Nissan Motor is looking to give
its Infiniti premium brand a design makeover that will dilute its
Japanese roots and flaunt a more "passionate" Latin feel.
The bold initiative aims to rev up an upscale brand that has
struggled to establish itself in a competitive global market for
premium cars.
Infiniti chief designer Alfonso Albaisa, a Cuban American, explains the
brand’s design concepts in front of an electronic board showing an
image of the Infiniti Q30 Concept.
Launched a quarter of a century ago in the United States with an
emphasis on its Japanese aesthetics, Infiniti sold about 180,000 cars
globally in the year to end-March - about a tenth of rival Audi's sales.
Now that Infiniti is seeking to attract Chinese car buyers and more
genuinely compete with established global premium brands such as
Daimler's Mercedes-Benz and Volkswagen's Audi, Mr Johan de Nysschen,
Infiniti's chief, says it is quietly scaling back its Japanese roots
and "going global".
The South African, a former Audi executive, said in a recent
interview in Beijing that to stand apart from "cold and
clinical-looking" German rivals, Infiniti aims to be "a seductive
provocateur... to attract people, seduce, be emotional".
Infiniti is going "Latin, very Latin", he added, noting that the
recently launched Q50 sedan offers a strong hint of that new design
direction.
He wants to boost Infiniti sales to half a million cars a year in
the next four to five years, with a fifth of those sold in China, the
world's biggest automobile market. That is a huge jump from the 21,000
cars it sold in the country in the year to March. By comparison, Audi
sold 1.6 million cars worldwide last year, including 492,000 in China.

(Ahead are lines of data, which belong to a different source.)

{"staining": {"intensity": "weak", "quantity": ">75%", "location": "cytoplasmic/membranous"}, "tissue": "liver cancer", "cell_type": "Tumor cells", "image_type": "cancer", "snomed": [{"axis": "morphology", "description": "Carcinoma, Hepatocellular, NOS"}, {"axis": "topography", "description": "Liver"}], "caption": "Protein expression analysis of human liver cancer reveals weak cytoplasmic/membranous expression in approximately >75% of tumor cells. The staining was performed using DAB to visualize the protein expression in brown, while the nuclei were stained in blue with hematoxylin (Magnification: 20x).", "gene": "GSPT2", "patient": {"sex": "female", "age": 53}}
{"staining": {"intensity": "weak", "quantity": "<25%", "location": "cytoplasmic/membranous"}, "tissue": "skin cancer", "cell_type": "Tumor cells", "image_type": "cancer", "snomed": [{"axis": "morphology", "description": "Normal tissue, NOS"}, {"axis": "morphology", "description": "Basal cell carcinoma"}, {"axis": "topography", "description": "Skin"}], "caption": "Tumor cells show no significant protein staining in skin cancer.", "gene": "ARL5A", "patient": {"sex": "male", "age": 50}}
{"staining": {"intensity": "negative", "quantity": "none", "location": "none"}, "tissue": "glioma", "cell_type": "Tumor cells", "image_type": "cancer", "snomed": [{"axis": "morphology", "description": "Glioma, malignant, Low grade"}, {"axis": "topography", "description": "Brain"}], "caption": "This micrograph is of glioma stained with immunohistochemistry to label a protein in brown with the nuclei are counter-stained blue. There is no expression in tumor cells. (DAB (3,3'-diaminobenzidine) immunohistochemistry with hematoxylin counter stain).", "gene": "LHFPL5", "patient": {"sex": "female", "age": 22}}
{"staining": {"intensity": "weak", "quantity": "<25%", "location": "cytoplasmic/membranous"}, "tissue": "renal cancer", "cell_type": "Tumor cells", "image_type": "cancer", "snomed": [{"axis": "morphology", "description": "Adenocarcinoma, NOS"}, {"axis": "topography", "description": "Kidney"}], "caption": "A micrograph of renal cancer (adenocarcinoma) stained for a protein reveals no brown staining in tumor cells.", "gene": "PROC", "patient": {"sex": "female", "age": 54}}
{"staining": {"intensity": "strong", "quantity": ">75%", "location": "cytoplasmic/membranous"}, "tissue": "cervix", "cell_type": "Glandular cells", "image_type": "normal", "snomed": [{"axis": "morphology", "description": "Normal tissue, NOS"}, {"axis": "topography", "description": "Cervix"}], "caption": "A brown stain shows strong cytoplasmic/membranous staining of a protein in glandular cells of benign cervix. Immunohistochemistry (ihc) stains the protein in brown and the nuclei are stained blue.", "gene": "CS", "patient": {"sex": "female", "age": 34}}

Mr John Casesa, senior managing director of investment banking at
Guggenheim Securities in New York and a veteran auto industry observer,
said Infiniti's targets are "very ambitious", if not impossible.
He added: "It will take a terrific amount of time and money to
achieve any measure of success. The dominance of the German luxury
brands says clearly that success is a result of cumulative efforts over
a long period of time. You'd have to do great cars again and again and
again. That might be for 10, 15, 20 years."
Mr de Nysschen, 54, who joined Nissan from Audi around 18 months
ago, said: "Audi contributes half of Volkswagen group's profitability.
We should have a similar noble objective."
Infiniti's chief designer, Mr Alfonso Albaisa, a Cuban American
named last year to conjure up a new look for the brand, says Infiniti's
target buyers are independent-minded entrepreneur types who have
charted their own nontraditional road to success.
"Nothing against doctors... but the target customers didn't
necessarily go to Ivy League schools," he said at Infiniti's design
studio in Atsugi, 50km outside Tokyo, adding that the brand's
"emotional" new look should be on show in cars rolling off production
lines by 2016.
These models will have more sharply toned and sculpted "shoulder
lines", more nuanced and undulating hoods, and a more athletic posture
with all four wheels pushed as far as possible to the corners of the
vehicle, he said. He added that exterior surfaces should resemble "the
open ocean... right before a wave becomes a defined wave."
This, says Mr de Nysschen, should help give Infiniti cars the
clearly defined identity they currently lack. Infiniti cars are "very
curvaceous", he said, but this just makes some people think the cars
"look fat".
"That's what we have to begin to fix," he said.
To help drive the "global" shift, Nissan moved Infiniti's head
office to Hong Kong two years ago - locating its headquarters close to
China, but maintaining a global profile in a city it says is a gateway
between the East and the West.
Infiniti insiders - not all of whom fully embrace the branding shift
- say future models will still reflect Japanese values such as
precision and attention to detail, but Mr de Nysschen is going full
speed ahead to promote a more global profile.
"Just on our executive team, we have 15 different nationalities," he said.
"Infiniti doesn't consider itself to be a Japanese brand."